Here you can create a new database or use the one initially created, as in any other PostgreSQL server. In my case, I did:
CREATE DATABASE crime_uk;
\c crime_uk
CREATE EXTENSION IF NOT EXISTS postgis;
CREATE TABLE IF NOT EXISTS crimes (
crime_id TEXT PRIMARY KEY,
month DATE,
reported_by TEXT,
falls_within TEXT,
longitude DOUBLE PRECISION,
latitude DOUBLE PRECISION,
location TEXT,
lsoa_code TEXT,
lsoa_name TEXT,
crime_type TEXT,
last_outcome_category TEXT,
context TEXT,
geom GEOMETRY(Point, 4326)
);
CREATE INDEX IF NOT EXISTS crimes_geom_idx ON crimes USING GIST (geom);
This SQL script creates the database crime_uk
, then enables the PostGIS extension and creates a table with the geom
column being a special PostGIS geometry column that stores the point location in the WGS84 coordinate system (SRID 4326). In addition, it indexes the geom
column to accelerate spatial queries.
This part happens outside of Docker but still in the Ubuntu server. If you want to use another computer other than the Raspberry Pi to connect to the database, you will need to modify the pg_hba.conf
inside the container. I do not need this, so I will not mention how to do it here, but a simple search in your favourite search engine can tell you how to do this.

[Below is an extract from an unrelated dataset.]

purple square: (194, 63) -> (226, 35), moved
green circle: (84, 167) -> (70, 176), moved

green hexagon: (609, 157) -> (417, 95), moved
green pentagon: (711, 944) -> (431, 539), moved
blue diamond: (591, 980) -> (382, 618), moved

The first step to connect is to get the container IP:
docker inspect postgis-container | grep IPAddress
Save it as an env variable (change 172.17.0.2
for your IP):
echo 'export DB_HOST="172.17.0.2"' >> ~/.bashrc
source ~/.bashrc
Then, you need to install the Python dependencies. I always recommend creating an environment:
sudo apt install python3-venv python3-pip libpq-dev
python3 -m venv envCrime
source envCrime/bin/activate
pip install pandas psycopg2 requests
NOTE: psycopg2
requires you to install libpq-dev
. If you do not want to install it, you can use psycopg2-binary
instead, which has precompiled binaries.
I will leave you with a simple example to create a connection using Python:
import psycopg2
import os
conn = psycopg2.connect(
dbname=os.getenv("DB_NAME"),
user=os.getenv("DB_USER"),
password=os.getenv("DB_PASSWORD"),
host=os.getenv("DB_HOST"),
port=os.getenv("DB_PORT")
)
cursor = conn.cursor()
cursor.execute("SELECT COUNT(*) FROM crimes;")
print(cursor.fetchone())
conn.close()
Now I (and hopefully you too) have a fully local geospatial database server that runs quietly on my desk and costs nothing to operate, aside from a bit of electricity.